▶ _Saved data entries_
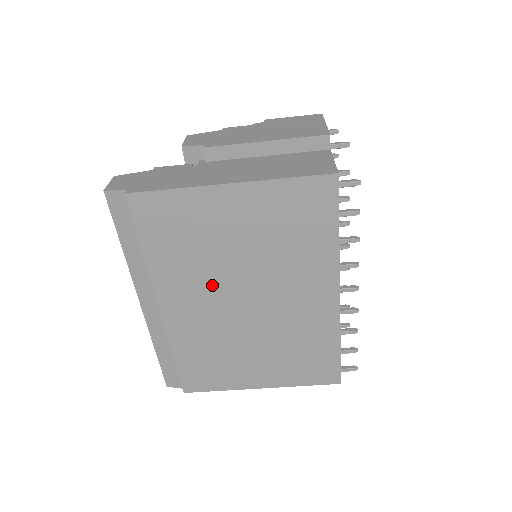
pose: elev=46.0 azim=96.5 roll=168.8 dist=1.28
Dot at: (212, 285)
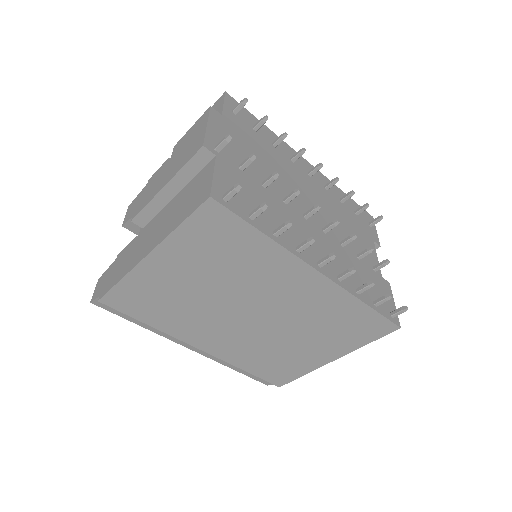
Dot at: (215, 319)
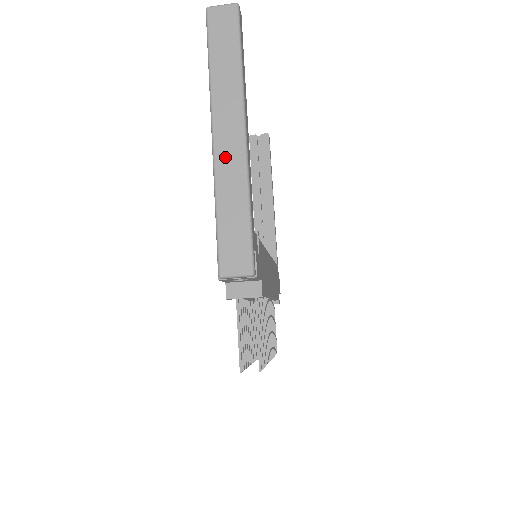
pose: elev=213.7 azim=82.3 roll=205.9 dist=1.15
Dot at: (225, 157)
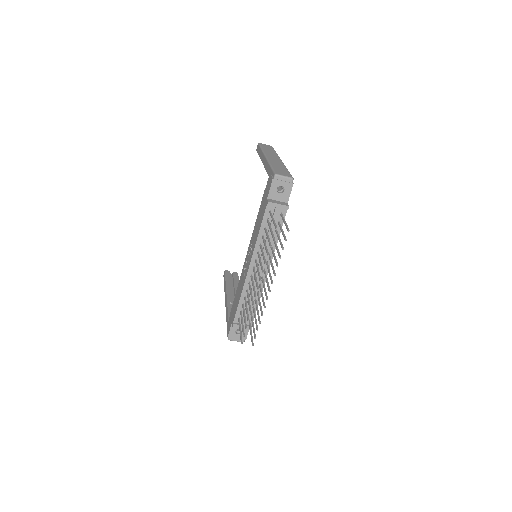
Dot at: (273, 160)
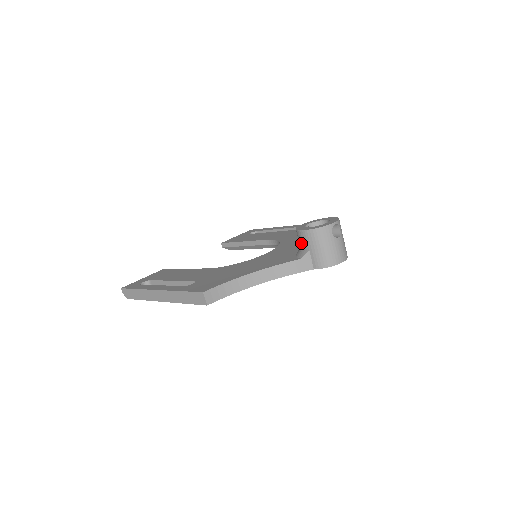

▶ _TASK TO CARRY OUT_
Rewrite every line of the listing above, requests included. Multiply the pixel coordinates in each answer's dot position by 1.2 and round them to whole numbers, with halves rounding up. Keep the numbers in the requests unchanged, and omit the pictures.

▶ _WRITTEN SOLUTION_
pose: elev=46.0 azim=96.5 roll=168.8 dist=1.28
Dot at: (212, 285)
Dot at: (258, 383)
pose: elev=213.7 azim=82.3 roll=205.9 dist=1.15
Dot at: (225, 157)
Dot at: (328, 192)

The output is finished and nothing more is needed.